Simulating Greenhouse Gas Fluxes Across the Terrestrial–Aquatic Interface: A Spatially Explicit Approach

Authors

Debjani Sihi1* (debjani.sihi@emory.edu), Alexandra Cory1, Jianqiu Zheng2, Taylor Cyle1, Eric Davidson3, Patrick Megonigal4, Michael Weintraub5, Zoe Cardon6, Suzanne Thomas6

Institutions

1Emory University, Atlanta, GA; 2Pacific Northwest National Laboratory, Richland, WA; 3Center for Environmental Science Appalachian Laboratory, University of Maryland–Frostburg, MD; 4Smithsonian Environmental Research Center, Edgewater, MD; 5University of Toledo, Toledo, OH; 6Marine Biological Laboratory, Woods Hole, MA

URLs

Abstract

Terrestrial–aquatic interfaces (TAIs) undergo frequent variations in soil saturation that result in heterogeneous distribution of greenhouse gas (GHG)–regulating components—such as dissolved organic carbon content, terminal electron acceptor (TEA) availability, pH, and nutrient abundance.
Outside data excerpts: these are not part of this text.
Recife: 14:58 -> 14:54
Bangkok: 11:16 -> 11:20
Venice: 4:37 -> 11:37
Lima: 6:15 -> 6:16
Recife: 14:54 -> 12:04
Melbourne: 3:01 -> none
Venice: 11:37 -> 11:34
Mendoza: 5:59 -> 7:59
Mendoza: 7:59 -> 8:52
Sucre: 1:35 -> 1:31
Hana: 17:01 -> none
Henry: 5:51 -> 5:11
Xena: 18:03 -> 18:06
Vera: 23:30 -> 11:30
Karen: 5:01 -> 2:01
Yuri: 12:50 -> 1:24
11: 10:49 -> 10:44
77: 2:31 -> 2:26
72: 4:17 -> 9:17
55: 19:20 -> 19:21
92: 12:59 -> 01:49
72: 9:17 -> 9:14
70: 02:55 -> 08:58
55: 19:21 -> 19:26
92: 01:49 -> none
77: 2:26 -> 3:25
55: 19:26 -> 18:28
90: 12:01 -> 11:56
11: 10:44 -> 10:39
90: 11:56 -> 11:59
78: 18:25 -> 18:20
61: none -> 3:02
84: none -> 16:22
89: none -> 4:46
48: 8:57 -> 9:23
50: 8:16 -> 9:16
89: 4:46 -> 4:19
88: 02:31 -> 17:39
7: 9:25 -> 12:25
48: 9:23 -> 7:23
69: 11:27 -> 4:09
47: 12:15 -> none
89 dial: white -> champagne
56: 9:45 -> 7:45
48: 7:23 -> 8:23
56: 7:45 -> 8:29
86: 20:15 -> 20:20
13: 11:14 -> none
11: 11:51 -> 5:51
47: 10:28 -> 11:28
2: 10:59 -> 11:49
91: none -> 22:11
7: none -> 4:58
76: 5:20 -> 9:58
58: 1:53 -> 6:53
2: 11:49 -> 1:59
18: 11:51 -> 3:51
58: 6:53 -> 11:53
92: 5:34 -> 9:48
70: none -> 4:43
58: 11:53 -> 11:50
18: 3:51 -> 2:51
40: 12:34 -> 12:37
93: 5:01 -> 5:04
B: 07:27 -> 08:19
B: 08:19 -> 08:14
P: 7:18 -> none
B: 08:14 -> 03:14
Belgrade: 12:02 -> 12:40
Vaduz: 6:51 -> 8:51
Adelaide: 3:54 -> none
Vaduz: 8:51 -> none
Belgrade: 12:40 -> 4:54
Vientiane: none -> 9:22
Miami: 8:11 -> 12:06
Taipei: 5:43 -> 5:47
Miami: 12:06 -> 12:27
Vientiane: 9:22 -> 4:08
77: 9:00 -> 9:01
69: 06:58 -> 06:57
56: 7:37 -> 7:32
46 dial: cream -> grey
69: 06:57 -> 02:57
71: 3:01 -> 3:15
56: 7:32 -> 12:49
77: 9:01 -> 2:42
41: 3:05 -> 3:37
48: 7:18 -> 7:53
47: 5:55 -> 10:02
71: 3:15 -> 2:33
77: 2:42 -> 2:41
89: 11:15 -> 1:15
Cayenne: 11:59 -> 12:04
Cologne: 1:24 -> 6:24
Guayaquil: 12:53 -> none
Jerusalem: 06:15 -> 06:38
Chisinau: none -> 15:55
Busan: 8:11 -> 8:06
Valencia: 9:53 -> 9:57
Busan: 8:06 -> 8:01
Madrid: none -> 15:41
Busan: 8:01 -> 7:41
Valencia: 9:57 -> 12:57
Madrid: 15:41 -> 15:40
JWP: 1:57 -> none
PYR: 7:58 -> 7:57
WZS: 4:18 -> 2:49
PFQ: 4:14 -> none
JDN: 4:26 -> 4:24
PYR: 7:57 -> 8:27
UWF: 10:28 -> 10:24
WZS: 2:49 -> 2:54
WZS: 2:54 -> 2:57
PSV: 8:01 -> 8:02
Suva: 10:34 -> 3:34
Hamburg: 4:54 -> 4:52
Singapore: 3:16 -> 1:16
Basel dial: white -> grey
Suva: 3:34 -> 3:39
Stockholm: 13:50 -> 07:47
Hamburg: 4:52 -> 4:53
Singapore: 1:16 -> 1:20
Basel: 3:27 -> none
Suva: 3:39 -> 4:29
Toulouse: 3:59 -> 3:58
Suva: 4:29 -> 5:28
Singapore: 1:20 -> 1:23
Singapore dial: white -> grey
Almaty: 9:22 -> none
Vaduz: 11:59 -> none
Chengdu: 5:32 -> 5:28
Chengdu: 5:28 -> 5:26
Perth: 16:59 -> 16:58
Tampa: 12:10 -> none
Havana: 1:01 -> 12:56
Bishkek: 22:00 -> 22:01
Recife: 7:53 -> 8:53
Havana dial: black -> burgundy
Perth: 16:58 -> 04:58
The formation of soil microsites (i.e., microscale regions with unique biogeochemical characteristics compared to the surrounding area) enable seemingly disparate processes—such as oxic respiration and methanogenesis—to occur simultaneously within one soil column. Most GHG flux models fail to predict such co-occurrences as they assume a homogeneous distribution of GHG-regulating components across a given soil column. Here, the project addresses this discrepancy by developing a spatially explicit model of GHG fluxes in TAIs. To mimic in situ conditions, researchers conduct incubations of intact soil cores collected from a hydrology gradient in Old Woman Creek, OH, near Lake Eerie, which the team subjects to hydrological fluctuation. High-resolution two-dimensional maps of dioxygen concentration are obtained using colorimetric planar oxygen optode imaging. Spatially specific measurements of pH and redox state are obtained using microelectrodes, and dissolved nutrient/TEA abundances are obtained from extracted porewater samples. GHG fluxes are measured continuously using a Cavity Ring-Down Spectrophotometer (Picarro G2508). These measurements are used to generate probability distribution (or density) functions of GHG-regulating components. By employing a model-experiment framework and constraining a spatially explicit GHG flux model (DAMM-GHG) coupled with a redox-reactive network module (AquaMEND), the project assesses whether capturing redox heterogeneity in soil microsites aids with improved predictions of GHG fluxes from TAIs.